I speak of the drive to make men leaders of women by virtue of the flesh. I have gleaned some quotes from message boards that show this disturbing trend and its effect upon Christianity. Try and read through them, considering the presumptions underlying the words. I will comment periodically.
I think I lead well ... there are areas where her expertise exceeds mine, and in these I STILL lead, but she acts as a consultant... Any woman who loves you will, in her heart, realise you have to be the leader... This is an excellent way to show her you will be fair, but firm. And onward you lead... Think of a successful pairing like a business partnership, except the two people kiss; each of you is involved in all aspects, work, household, personal development... and if she doesn’t [choose wisely], you have the right to an explanation. (emphasis mine)I have the impression that this man thinks his wife is a child. Leading someone with greater expertise than you is foolhardy and egotistical; basing love on obedience to a mere man is idolatrous; comparing a one-flesh union to a business model is like trying to pattern child care after the rules for football. “Fair but firm” is, as I said, what a parent says to a child or an employer says to an employee; veto power is for political leaders and bosses. This confused young man has swallowed the male supremacist line completely.
I think some of MY ways of not giving up the power to the next one is by not allowing myself to get too emotionally involved with her, unless we get to the point where we feel we are a match...“Giving up power” says it all; he believes he has divinely-sanctioned POWER over his wife or girlfriend. And anyone who thinks he has this power yet looks for a “match” is saying he wants an equal subordinate. Not gonna happen!
A healthy woman is attracted to a man she can influence and who will listen to her, but not one she can control. She will feel safer with you if she knows you will listen to her but do what you think is best anyway. That can be hard at times, but it is good for you and for her. If you are with someone that doesn’t trust you enough to allow you to be a man, then just be careful.A healthy woman does not manipulate or control— same for a healthy man. Any woman who thinks she is incapable of trusting her own judgment is not healthy or not grown up, and neither is the man who thinks his judgment is always better than hers. If he wants a dog he should buy a dog. And “being a man” does NOT mean being a jerk, a boss, a brute, or any other such egomaniac.

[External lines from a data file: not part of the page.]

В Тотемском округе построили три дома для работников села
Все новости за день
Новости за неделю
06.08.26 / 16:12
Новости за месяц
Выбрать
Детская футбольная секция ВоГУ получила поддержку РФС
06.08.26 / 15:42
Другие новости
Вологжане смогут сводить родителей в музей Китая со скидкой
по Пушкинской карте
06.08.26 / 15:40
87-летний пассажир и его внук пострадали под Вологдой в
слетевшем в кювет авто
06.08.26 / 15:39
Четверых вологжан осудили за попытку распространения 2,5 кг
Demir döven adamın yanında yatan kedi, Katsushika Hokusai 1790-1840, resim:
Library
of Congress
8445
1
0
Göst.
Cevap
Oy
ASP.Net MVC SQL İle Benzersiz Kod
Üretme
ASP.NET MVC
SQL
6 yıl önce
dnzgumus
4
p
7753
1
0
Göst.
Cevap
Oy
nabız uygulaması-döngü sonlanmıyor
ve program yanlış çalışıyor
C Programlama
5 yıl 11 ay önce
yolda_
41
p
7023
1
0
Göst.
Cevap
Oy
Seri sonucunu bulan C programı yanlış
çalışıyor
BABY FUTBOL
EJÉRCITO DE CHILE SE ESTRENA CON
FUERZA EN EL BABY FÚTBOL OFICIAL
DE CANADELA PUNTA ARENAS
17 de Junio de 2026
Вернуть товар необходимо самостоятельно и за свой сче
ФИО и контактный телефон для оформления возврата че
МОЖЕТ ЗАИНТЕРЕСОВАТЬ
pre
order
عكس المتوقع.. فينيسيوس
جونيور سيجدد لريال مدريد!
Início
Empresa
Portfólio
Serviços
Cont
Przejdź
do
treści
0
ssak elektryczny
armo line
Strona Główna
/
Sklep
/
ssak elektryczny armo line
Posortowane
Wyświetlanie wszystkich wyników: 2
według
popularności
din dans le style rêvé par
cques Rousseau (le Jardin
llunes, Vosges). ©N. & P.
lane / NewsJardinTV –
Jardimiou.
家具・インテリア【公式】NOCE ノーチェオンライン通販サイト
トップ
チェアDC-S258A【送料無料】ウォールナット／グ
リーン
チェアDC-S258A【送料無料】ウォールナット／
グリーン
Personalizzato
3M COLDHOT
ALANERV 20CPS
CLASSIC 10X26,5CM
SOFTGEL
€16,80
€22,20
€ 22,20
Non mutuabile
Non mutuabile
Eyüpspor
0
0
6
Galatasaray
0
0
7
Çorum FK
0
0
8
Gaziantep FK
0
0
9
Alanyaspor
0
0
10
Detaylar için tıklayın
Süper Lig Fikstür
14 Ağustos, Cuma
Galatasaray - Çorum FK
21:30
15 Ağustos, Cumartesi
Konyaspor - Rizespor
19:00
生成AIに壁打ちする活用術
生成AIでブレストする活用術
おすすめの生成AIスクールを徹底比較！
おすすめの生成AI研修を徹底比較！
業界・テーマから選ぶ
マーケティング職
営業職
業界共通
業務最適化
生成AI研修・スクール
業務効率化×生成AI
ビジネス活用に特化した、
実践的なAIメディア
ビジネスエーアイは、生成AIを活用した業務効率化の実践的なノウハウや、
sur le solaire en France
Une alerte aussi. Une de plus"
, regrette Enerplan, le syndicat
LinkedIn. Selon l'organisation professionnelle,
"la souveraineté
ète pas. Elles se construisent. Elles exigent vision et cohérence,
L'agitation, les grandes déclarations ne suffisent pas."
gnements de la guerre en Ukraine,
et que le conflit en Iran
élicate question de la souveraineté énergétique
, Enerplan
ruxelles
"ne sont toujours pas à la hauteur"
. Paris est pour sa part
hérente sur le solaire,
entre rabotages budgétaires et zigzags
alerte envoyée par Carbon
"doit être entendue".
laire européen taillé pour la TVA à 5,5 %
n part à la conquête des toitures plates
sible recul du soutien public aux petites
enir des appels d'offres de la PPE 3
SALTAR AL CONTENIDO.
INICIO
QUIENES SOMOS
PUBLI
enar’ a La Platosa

I’d be inclined to avoid going too far down that road before your self-esteem takes too much of a pounding... My wife used to get annoyed with me leaving the toilet seat up until I pointed out the likely consequences of it being left down if my aim wasn’t quite right in the middle of the night... Someone who is dominating and controlling at first is unlikely to improve over time...Nobody’s self esteem takes a greater and more relentless pounding than a woman who is not allowed to grow up or be an independent adult, or who has to trade her direct relationship with Christ for a mere man. As for the toilet seat, does Mr. Clean realize that if you flush with the seat up, little droplets of whatever was in the toilet go flying all over the room and land on things like toothbrushes? The guy is not only lazy but ignorant and self-centered. Oh, the poor baby shouldn’t have to raise the seat during the night, but wifey gets no sympathy for having to be sure she puts it down. Sheesh. And I totally agree with the last line; no domineering man is going to soften if his wife spends her life stroking his delicate ego.
I love her very much, but she is not very submissive and yells at me alot. I actually have my hand in a cast because she kept going in an argument and I punch the floor.Holy matrimony, Batman! She won’t submit! Must.... punch... SOMETHING!! “That woman you gave me...”!
The desire of the woman will be for the position of the man but he will have to rule over her as a result.Show me the word “position” in Genesis. And “HAVE TO” rule? Oh sure, this terrible burden was given to man. Cry me a river.
I have made the mistake of often agreeing with my ex wife... Rather then making it clear that because it was not important to me it was not important unless I judged [sic] it would be good for her or us both together before God’s eyes.Yeah, agreeing with her is what broke the marriage, I’m sure. Well, Your Honor, you obviously had no clue what was better for BOTH of you.
That was all from one thread in one message board. I was going to go on but all this sniveling, whining, me-first pablum was giving me a headache. What ever happened to just being Christians, just being adults? Have they never read “not so with you”, “love is not self-seeking”, or “consider others as better than yourself”? What religion is this?
Yes, the disciples are still aiming for the top positions in the kingdom, still wanting to be first, still claiming preeminence.